How do the magistrates and ministers — mighty pillars of the community — feel about Hester's sin and their statutes? In Chapter 3, Hawthorne describes Bellingham and the others sitting around Hester and says that, although they are "doubtless, good men, just and sage," it would be impossible to find men less capable of understanding the behavior of Hester Prynne. Mr. Wilson, representing the religious realm of rule, discusses the "vileness and blackness" of Hester's sin and reports that only the intervention of the minister, Dimmesdale, has persuaded him that the minister is a better judge of arguments that will cause Hester to reveal the name of the child's father. Dimmesdale's voice, which affected his congregation "like the speech of an angel," also exhorts Hester to name the father. In a speech filled with hypocrisy and desiring to force Hester to make the decision about his public confession, he challenges her to reveal his name:
"Be not silent from any mistaken pity and tenderness for him; for, believe me, Hester, though he were to step down from a high place, and stand there beside thee, on thy pedestal of shame, yet better were it so, than to hide a guilty heart through life. What can thy silence do for him, except to tempt him — yea, compel him, as it were — to add hypocrisy to sin? . . . Take heed how thou deniest to him — who, perchance, hath not the courage to grasp it for himself — the bitter, but wholesome, cup that is now presented to thy lips!"

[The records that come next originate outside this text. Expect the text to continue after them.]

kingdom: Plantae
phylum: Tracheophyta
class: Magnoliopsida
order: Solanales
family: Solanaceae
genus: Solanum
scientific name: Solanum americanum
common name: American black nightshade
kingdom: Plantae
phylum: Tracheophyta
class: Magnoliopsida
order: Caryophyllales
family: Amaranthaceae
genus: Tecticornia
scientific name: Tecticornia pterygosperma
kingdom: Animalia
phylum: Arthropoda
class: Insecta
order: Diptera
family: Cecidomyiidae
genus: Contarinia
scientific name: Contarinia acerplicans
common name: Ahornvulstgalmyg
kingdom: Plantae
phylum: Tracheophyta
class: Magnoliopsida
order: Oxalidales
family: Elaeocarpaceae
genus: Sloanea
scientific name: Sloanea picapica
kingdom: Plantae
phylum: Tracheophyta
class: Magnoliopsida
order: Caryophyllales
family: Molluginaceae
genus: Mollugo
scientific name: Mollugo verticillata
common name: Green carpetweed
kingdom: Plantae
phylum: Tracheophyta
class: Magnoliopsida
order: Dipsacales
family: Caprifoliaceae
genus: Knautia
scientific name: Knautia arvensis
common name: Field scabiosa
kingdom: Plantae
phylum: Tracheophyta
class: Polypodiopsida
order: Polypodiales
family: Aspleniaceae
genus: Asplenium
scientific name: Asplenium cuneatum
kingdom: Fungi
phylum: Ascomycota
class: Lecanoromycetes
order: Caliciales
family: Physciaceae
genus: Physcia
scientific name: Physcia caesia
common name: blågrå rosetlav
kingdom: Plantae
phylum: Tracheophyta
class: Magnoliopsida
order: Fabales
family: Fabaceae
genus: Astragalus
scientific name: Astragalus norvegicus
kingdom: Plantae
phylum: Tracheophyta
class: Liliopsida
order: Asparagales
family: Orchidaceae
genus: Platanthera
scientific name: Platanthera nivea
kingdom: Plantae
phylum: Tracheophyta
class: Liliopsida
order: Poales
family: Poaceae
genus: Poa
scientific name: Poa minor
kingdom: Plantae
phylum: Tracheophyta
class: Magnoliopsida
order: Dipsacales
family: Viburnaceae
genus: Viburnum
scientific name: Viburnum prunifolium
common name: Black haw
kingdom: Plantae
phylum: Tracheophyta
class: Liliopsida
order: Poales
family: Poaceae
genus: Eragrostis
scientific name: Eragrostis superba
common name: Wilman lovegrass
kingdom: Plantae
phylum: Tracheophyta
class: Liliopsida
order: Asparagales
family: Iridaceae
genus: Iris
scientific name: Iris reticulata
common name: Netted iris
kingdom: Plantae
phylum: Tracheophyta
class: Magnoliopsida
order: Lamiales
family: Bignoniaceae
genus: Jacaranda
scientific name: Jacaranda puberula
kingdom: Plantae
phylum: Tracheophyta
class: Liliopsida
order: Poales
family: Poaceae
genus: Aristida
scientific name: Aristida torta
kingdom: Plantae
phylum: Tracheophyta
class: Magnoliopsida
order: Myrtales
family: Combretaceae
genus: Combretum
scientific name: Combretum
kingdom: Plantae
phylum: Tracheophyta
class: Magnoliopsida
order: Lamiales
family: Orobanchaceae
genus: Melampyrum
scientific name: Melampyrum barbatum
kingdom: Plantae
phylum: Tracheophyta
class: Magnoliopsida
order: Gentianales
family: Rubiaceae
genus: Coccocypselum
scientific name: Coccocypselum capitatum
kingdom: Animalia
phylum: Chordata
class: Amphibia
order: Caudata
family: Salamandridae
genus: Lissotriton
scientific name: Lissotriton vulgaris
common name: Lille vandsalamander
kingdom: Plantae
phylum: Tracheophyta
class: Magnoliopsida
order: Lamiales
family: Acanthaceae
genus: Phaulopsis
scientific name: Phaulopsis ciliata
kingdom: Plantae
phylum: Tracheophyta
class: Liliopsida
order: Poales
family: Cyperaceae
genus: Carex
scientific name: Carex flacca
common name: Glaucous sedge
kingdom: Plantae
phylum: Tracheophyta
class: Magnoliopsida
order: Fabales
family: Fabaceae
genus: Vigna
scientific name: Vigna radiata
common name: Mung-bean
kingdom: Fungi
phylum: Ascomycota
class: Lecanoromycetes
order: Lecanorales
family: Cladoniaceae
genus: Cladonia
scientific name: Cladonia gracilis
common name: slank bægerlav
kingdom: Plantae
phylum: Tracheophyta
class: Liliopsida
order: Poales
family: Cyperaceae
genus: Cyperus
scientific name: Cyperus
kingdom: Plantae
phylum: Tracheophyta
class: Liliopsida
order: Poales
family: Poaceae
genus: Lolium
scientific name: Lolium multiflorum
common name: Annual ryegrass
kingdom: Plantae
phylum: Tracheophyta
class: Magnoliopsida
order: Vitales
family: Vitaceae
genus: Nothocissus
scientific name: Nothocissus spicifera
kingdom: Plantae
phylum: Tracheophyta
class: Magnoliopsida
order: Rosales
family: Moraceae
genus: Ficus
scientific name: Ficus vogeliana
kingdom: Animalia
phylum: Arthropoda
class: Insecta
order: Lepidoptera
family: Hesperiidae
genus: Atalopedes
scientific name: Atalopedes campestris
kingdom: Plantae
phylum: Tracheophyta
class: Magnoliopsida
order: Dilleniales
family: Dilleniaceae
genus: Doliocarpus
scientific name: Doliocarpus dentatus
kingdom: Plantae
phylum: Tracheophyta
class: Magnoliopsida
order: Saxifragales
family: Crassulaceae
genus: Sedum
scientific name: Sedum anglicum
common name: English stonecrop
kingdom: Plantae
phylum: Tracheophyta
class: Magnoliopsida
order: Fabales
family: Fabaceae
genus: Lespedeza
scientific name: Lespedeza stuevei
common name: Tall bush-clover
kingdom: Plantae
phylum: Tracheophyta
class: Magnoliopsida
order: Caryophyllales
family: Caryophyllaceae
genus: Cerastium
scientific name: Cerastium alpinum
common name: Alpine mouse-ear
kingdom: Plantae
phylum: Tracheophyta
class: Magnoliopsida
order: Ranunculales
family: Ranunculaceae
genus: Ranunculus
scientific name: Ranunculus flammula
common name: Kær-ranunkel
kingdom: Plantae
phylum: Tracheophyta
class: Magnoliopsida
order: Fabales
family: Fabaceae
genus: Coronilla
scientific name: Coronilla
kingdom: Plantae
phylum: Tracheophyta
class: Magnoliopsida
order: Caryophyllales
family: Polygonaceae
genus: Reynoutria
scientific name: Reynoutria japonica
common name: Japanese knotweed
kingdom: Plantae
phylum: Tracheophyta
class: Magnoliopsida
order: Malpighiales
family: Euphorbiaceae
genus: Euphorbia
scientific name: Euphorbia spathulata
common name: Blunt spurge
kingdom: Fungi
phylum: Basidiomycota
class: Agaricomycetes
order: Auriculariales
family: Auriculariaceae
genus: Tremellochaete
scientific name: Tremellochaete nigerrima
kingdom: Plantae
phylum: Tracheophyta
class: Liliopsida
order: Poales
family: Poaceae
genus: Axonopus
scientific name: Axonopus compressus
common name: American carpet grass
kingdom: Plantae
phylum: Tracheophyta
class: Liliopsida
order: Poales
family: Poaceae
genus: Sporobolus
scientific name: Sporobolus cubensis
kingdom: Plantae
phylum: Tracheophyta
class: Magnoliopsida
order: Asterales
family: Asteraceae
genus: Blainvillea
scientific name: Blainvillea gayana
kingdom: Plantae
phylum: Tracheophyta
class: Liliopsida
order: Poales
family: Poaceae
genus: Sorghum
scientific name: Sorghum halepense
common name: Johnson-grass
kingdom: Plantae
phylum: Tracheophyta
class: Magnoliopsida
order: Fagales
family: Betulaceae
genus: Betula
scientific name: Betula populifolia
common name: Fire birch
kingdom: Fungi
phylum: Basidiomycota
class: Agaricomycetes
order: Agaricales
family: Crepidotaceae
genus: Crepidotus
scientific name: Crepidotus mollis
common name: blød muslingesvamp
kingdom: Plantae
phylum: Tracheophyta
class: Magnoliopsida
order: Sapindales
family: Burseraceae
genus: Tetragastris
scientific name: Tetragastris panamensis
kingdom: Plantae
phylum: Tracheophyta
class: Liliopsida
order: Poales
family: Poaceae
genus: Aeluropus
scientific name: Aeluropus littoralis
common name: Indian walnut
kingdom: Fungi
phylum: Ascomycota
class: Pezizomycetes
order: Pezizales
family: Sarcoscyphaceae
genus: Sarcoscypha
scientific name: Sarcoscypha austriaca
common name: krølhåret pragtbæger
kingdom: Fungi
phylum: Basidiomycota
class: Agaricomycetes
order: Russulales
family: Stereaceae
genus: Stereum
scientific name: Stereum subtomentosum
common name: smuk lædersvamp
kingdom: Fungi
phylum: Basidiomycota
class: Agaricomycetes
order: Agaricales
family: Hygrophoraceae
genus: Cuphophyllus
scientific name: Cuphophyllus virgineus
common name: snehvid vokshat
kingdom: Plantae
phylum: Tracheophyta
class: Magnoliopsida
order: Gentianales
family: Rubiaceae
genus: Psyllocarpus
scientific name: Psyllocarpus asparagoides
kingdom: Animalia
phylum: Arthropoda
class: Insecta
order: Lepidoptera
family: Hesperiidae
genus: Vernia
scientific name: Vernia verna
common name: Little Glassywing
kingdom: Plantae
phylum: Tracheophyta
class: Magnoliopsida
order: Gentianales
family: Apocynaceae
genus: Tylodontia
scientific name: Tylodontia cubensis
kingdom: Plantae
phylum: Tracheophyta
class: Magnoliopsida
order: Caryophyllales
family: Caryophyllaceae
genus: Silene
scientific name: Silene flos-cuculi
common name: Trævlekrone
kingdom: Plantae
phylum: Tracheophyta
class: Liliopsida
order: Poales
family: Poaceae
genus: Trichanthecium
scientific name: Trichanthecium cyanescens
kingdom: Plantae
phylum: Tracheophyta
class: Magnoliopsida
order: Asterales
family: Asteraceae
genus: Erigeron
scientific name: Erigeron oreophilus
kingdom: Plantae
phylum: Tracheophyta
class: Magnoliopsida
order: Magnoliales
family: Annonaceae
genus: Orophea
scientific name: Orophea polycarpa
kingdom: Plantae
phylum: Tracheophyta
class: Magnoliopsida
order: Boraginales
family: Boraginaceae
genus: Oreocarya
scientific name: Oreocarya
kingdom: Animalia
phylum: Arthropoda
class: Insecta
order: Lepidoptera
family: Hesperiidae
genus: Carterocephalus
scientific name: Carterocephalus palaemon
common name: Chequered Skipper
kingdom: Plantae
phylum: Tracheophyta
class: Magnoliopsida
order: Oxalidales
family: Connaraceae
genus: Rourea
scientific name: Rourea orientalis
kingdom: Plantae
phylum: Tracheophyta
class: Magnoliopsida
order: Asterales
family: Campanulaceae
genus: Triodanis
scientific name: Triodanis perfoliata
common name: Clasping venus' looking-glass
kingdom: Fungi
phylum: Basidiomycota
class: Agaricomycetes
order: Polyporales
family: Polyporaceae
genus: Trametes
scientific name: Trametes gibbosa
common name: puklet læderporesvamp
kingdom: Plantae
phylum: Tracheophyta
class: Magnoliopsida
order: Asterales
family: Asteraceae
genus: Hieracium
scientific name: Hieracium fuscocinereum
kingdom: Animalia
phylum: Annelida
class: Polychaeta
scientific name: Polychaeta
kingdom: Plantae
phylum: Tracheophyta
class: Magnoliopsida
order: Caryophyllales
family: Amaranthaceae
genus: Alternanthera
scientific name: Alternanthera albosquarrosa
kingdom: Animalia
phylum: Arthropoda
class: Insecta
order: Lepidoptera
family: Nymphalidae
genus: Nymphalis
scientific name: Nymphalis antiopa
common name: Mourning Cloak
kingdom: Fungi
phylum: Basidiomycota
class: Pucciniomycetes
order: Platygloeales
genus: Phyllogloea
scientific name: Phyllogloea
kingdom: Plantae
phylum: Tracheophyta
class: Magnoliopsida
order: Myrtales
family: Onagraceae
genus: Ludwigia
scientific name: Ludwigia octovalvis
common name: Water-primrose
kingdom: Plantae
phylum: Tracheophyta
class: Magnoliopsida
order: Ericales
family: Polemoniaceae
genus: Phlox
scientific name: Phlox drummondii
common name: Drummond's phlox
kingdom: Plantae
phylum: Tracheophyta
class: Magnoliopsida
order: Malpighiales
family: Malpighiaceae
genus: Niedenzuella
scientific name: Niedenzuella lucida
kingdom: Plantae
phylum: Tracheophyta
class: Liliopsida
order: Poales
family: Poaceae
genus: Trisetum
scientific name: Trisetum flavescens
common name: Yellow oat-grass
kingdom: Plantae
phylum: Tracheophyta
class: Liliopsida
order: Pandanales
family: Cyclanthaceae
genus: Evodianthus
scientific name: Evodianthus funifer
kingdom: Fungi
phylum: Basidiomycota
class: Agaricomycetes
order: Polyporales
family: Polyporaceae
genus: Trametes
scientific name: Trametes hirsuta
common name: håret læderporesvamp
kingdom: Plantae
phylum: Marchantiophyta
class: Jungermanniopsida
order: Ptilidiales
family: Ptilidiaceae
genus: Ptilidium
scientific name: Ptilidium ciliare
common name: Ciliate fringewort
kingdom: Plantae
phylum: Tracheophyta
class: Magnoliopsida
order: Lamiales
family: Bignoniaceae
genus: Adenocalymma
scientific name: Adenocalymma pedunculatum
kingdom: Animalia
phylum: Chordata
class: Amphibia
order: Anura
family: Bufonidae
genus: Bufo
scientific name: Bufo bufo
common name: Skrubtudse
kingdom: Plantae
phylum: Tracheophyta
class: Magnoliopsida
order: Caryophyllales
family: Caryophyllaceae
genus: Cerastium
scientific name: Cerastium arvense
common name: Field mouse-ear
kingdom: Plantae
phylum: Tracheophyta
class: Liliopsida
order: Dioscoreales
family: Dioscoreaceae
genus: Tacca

While the community calls for Hester's blood, those who are equally sinful remain silent. The irony of public appearance and private knowledge are themes throughout this story. The only escape from public scrutiny is the forest. The lovers are caught up in a web of lies and deception. They can safely meet and discuss Chillingworth's identity and their plan of escape in the forest, haunt of the Black Man. Here Hester and Dimmesdale plan their escape to Europe where they can follow their hearts and forget the rigid rules of their Puritan society. But the Puritan conscience is too deeply ingrained in Dimmesdale, and though he dabbles in sin on his way back to the Puritan stronghold, he is still a Calvinist at heart. If he is to remain true to himself and honest, as Hester says he must for his conscience's sake, then he must go back to the world in which he is comfortable, even if it eventually means his public humiliation and death. He would not feel at home in the forest where the laws of nature surpass the bars that imprison individuals in Boston.
In the end Hester escapes the iron rules of Massachusetts Bay Colony, later to return of her own volition. She assures other sinners that "at some brighter period, when the world should have grown ripe for it, in Heaven's own time, a new truth would be revealed, in order to establish the whole relation between man and woman on a surer ground of mutual happiness." This is Hawthorne's way of saying that this stern and joyless society will eventually move more toward the laws of nature as a basis for public and private behavior. By the end of the novel, his sympathies lie with Hester as a prophetess of a better time and place where personal relationships can be based on more compassionate beliefs.
In choosing Puritan New England as his backdrop, Hawthorne has provided a rich texture for his drama of human suffering. His ending, written in the nineteenth century, seems a hopeful sign that future generations will move toward a less gloomy, less repressive society where human compassion and tolerance will balance the community laws.